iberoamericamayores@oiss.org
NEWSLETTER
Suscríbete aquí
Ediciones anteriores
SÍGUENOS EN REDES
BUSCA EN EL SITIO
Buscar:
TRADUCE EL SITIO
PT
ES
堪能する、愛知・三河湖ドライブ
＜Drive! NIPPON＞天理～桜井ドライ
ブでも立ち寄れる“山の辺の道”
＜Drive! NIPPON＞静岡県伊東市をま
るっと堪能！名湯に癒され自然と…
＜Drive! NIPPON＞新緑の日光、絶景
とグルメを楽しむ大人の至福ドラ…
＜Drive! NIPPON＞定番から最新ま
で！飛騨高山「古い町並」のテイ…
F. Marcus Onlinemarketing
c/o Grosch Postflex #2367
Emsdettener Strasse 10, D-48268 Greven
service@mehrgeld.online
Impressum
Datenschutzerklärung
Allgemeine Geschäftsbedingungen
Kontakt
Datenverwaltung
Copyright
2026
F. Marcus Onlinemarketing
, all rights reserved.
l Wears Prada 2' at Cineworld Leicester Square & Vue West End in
---
§ **What is expected**
How many lines in the entries above contain the string "NIPPON"? Reply with the number alone.

§ **Solution for this problem**
4